Nancy McWilliams, którą miałam zaszczyt posłuchać na jednej z konferencji organizowanych przez Laboratorium Psychoedukacji, w swojej znakomitej książce pt. Psychoterapia psychoanalityczna pisze: „Do zjawisk nieświadomości zaliczamy między innymi poczucie słabości (ryzyko dekompesacji psychicznej, fragmentacji, unicestwienia), próżność (podatność na wstyd, dążenie do perfekcjonizmu, fantazje na temat własnej omnipotencji, poczucie wyjątkowości i posiadania specjalnych praw), konflikt (napięcie między pragnieniami a zakazami, ambiwalencja, dążenie do wzajemnie wykluczających się celów), deficyt moralny (oszukiwanie siebie, pokusa, przekonanie o własnej nieomylności, niezauważenie negatywnych konsekwencji działań) czy pożądliwość, chciwość, rywalizację i agresję, które wczesna teoria freudowska tak entuzjastycznie demaskowała w społeczeństwie znacznie bardziej obyczajnym niż współczesne”. Właśnie takimi nieświadomymi zjawiskami psychicznymi zajmuje się psychoterapia psychodynamiczna.
Podobnie istotne dla tego nurtu jest przywiązanie i tworzenie więzi w życiu dorosłym, poczucie subiektywności przeżywania i rozumienie ich w kontekście doświadczeń wczesnego dzieciństwa. Terapia psychodynamiczna koncentruje się na afekcie i wyrażaniu emocji, wysiłkach pacjenta mających na celu unikanie pewnych tematów i działań (zwanych oporem), rozpoznawaniu wzorców w działaniach pacjenta (relacji z obiektem), relacji terapeutycznej jak i relacjach z innymi, rozumieniem pragnień, fantazji, marzeń pacjenta. Skupia się więc na jego świecie wewnętrznym, bo z założenia zmiana, która tam się dokona będzie miała przełożenie na działania i zachowania pacjenta.
Celem psychoterapii jest łagodzenie konkretnych zaburzeń, zmniejszenie cierpienia czy zbudowanie silniejszej struktury psychicznej. Gdy pacjent w gabinecie doświadcza regresji czyli odczuwa wszystkie typowe emocje dla wczesnego dzieciństwa poza gabinetem terapeuty ma wrażenie, że jest dojrzalszy i bardziej autonomiczny. W procesie terapeutycznym obie strony poddają się dynamice, która jest pozostałością po przeszłych dramatach pacjenta – pisze McWilliams. „Wejście w subiektywny świat pacjenta aktywuje wszystkie kompatybilne skrypty z życia terapeuty”. Zjawisko to zwane przeciwprzeniesieniem jest wszechobecne.

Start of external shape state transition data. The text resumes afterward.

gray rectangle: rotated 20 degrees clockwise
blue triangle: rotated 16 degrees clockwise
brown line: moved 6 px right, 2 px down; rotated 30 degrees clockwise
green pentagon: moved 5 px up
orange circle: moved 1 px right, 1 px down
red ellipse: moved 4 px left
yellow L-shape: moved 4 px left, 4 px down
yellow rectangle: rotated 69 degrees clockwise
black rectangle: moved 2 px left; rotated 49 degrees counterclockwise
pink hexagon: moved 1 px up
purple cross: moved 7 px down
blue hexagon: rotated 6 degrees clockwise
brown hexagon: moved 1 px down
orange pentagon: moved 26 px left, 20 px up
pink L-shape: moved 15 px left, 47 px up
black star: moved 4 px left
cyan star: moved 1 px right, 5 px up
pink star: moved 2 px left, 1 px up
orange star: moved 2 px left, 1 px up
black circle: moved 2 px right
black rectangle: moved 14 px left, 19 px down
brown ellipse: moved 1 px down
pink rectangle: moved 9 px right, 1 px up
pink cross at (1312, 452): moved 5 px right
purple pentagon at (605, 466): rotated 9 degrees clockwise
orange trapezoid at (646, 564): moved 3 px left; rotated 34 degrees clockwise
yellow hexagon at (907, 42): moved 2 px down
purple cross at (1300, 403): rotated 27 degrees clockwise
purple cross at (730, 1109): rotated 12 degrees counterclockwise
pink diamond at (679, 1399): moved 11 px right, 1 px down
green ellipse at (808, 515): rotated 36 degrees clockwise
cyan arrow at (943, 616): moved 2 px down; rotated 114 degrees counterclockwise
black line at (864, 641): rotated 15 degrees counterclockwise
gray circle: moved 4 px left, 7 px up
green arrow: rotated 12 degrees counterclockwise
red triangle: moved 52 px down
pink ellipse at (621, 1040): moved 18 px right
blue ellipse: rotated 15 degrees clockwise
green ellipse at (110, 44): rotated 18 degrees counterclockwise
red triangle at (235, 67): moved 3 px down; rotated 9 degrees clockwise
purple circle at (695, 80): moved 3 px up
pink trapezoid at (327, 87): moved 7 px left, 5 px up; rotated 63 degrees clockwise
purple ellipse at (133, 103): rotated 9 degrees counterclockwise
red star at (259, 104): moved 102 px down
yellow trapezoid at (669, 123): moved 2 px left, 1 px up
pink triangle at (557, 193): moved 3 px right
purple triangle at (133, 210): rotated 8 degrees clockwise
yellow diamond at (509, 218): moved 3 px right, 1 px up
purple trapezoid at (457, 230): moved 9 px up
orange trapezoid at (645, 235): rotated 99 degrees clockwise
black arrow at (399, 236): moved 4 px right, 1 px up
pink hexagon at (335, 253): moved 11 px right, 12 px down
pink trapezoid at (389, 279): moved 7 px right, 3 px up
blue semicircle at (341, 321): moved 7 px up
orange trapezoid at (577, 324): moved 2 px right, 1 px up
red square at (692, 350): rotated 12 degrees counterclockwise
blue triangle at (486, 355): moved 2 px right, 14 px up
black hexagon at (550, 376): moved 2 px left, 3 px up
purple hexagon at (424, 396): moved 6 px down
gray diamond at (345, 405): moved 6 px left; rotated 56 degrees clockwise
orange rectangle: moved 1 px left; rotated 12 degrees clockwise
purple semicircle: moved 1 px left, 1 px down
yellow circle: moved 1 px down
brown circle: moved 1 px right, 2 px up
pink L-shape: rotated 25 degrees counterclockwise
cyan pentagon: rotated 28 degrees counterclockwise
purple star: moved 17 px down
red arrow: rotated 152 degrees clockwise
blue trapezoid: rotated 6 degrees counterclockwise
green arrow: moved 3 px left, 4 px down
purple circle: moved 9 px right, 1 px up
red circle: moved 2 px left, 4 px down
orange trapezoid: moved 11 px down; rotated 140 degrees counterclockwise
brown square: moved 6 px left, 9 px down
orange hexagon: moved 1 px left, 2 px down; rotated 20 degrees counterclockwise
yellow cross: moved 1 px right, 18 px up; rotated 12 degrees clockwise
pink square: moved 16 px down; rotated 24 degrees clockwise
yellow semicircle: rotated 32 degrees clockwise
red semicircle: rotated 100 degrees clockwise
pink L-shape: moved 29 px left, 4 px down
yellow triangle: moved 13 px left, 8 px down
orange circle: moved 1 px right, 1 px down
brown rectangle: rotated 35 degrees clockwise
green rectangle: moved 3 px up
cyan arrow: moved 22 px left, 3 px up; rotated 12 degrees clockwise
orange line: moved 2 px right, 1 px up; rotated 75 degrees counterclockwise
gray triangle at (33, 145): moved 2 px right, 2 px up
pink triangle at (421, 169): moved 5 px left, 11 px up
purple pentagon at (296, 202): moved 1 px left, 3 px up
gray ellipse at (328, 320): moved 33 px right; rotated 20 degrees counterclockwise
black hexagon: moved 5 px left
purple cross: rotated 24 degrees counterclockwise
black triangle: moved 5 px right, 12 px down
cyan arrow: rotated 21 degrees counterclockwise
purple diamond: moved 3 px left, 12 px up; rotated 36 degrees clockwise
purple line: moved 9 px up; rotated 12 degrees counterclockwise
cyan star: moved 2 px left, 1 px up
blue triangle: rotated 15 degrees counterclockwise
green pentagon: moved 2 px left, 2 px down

Psychoterapia to pewien proces, który zaczyna się przymierzem terapeutycznym, ma swoje fazy a kończy się rozstaniem. Z założenia terapeucie przypisuje się większe rozumienie tych nieświadomych procesów, które pojawiają się podczas terapii. Uważność terapeuty na własne emocje jest jak najbardziej potrzebna, gdyż pomaga odpowiedzieć na pytanie czy wynikają one z tego co dzieje się w pacjencie, z tego co dzieje się w terapeucie czy też w relacji pomiędzy nimi?
Założenie teoretyczne jest takie, że pacjent nieświadomie tworzy z terapeutą relację podobną do tej jaką miał z osobami znaczącymi w swoim życiu. Ba, nawet odtwarza te fazy rozwoju, które miały miejsce w pierwszym drugim, trzecim czy szóstym roku życia. Terapeuta psychodynamiczny jest w stanie rozpoznawać je po słowach, których używa pacjent jak i emocjach, które przeżywa. Wiedza ta jest bardzo potrzebna terapeutom dla rozpoznawania przebiegu terapii.
Ze strony pacjenta potrzebne jest zaufanie i determinacja związana z poczuciem subiektywnego cierpienia. Doświadczenie własnej psychoterapii pomaga w uzyskaniu siły sprawczej, uświadomieniu sobie własnych przeżyć, tworzeniu więzi z innymi ludźmi, daje możliwość życia bardziej świadomego i satysfakcjonującego.
Glen Gabbard, amerykański profesor psychiatrii, w swojej książce pt. Długoterminowa psychoterapia psychodynamiczna pisze, że wskazaniem do podjęcia psychoterapii psychodynamicznej są: zaburzenia depresyjne, zaburzenia lękowe, zaburzenia somatyzacyjne, zaburzenia odżywiania się, osobowość z pogranicza, zaburzenia osobowości z grupy c. Sukces psychoterapii zależy w dużym stopniu od motywacji pacjenta.